Enough is enough. Stop picking on general aviation.
"In my humble opinion, it's the best piece I've read anywhere in response to politicians' actions against GA in the 16 years or so that I've been paying attention," e-mailed one member in response to AOPA President Phil Boyer's "Enough is enough" editorial. "I sincerely hope that this editorial gets forwarded to the general media (and that some of them publish it)."
"Daley blames the general aviation lobby for blocking the no-fly zone for the city, suggesting that safety takes a back seat to the influence of the Aircraft Owners and Pilots Association," said the Chicago Sun-Times in an editorial. "Rubbish. It's hard to fathom the federal government putting safety at risk for a large group of people who like to fly planes."
"Perhaps the real reason we don't have a no-fly zone is that it would do absolutely nothing to protect us," the city's second largest newspaper said.

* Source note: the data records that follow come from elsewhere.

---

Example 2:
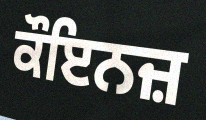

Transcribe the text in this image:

ਕੌਇਨਜ਼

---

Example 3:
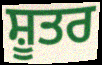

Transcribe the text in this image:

ਸ਼ੂਤਰ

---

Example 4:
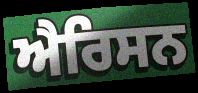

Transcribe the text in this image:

ਐਰਿਸਨ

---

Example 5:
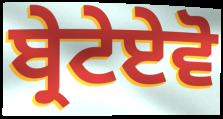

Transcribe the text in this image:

ਬ੍ਰੇਟੇਏਵੋ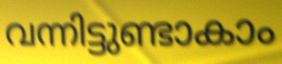
വന്നിട്ടുണ്ടാകാം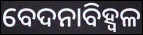
ବେଦନାବିହ୍ୱଳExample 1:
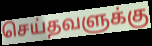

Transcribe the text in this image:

செய்தவளுக்கு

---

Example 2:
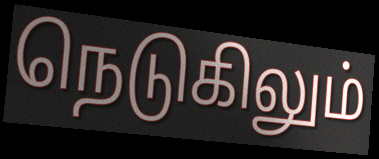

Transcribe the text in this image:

நெடுகிலும்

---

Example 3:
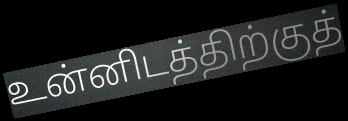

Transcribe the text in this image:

உன்னிடத்திற்குத்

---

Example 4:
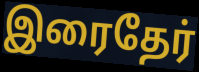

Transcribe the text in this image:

இரைதேர்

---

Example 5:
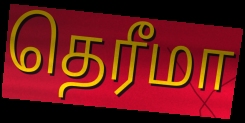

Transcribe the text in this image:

தெரீமாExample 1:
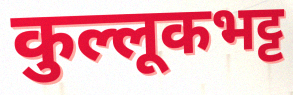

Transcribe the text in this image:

कुल्लूकभट्ट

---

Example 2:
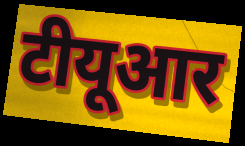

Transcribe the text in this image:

टीयूआर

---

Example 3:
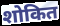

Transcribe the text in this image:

शोकित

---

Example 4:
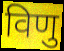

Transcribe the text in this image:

विणु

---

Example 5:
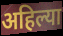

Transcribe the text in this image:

अहिल्याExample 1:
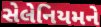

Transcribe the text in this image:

સેલેનિયમને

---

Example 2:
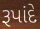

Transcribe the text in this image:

રૂપાંદે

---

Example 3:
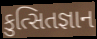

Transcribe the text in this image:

કુત્સિતજ્ઞાન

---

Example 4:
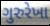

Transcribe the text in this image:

ગુરુરેખા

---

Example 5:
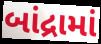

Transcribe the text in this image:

બાંદ્રામાં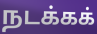
நடக்கக்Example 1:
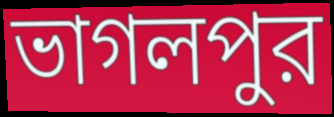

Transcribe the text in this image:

The online magazine Salon , in its "Ask the Pilot" column, offered a cogent explanation and beauty of VFR flight and the New York corridors. AOPA's Executive Vice President of Communications Jeff Myers briefed author Patrick Smith, who wrote, "Prohibited airspace isn't, by itself, going to protect anybody from anything.... There's a poetic futility in the idea of trying to secure the very air about our heads. But there are those who would try, given the chance."
While USA Today didn't "get it," they certainly "got it" from hundreds of GA defenders. The paper's editorial suggested "heightened scrutiny of unaddressed threats from the air." AOPA had an immediate response, as did many pilots.

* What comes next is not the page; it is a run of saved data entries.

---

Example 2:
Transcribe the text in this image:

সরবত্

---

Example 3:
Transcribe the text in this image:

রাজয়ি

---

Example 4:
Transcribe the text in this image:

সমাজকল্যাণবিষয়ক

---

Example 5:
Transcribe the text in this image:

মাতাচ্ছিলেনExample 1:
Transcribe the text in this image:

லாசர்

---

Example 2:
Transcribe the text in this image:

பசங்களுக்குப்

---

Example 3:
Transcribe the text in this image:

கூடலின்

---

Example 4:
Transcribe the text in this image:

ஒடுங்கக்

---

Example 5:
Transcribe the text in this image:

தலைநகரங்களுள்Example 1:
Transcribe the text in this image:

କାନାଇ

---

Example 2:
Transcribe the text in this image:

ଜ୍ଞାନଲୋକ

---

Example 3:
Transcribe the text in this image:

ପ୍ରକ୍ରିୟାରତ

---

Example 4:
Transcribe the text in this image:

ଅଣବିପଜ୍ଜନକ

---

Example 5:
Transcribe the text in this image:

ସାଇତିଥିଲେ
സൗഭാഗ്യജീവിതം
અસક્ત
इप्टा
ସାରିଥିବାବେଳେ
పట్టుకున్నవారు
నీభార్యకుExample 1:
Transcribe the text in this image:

To the newspaper's credit, they printed the opposing viewpoints on their Web site. And they gave much more space on their printed page to letters blasting their editorial than they did to one lone letter in support.
"This piece serves as the perfect example that outside of the aviation world, the general public and media are tragically uninformed about flight, the National Airspace System, performance standards, visual flight rules, instrument flight rules, minimums, the FARs (Federal Aviation Regulations), and a host of other TFLAs (Two-to-Four Letter Acronyms) that define our language," wrote one commentator. "We accept this as a matter of course up to a point, but there's a point beyond which the lambasting of an entire form of transportation and the people that participate in it becomes unacceptable."
The comments in support of GA went on for pages before the newspaper closed the entries.
There was plenty of support for AOPA's response, as well. "Mr. Boyer's comments are absolutely correct, but the message is likely to get lost since sensibility does not sell papers; drama does," opined one writer. "Finally, a voice of reason for all of the senseless hysteria that the media is raising for those not familiar with general aviation," said another.
But it was AOPA's response to Mayor Daley that really rallied members.
"Hurray for you and your blistering reply to Crazy Daley's ranting and raving about a permanent ADIZ/TFR/FRZ (or maybe all of the above) in Chicago," wrote a member living inside the Washington, D.C., Air Defense Identification Zone. "I nearly jumped out of my chair with a defiant fist in the air. You normally portray an air of calm and coolness under the most stressful situations. I'm glad you didn't pull any punches with this nut case!!!"
"Bravo, bravo, bravo, Phil. Your 'Enough is enough' is right on target," wrote another. "We are all thinking it; you are just saying it."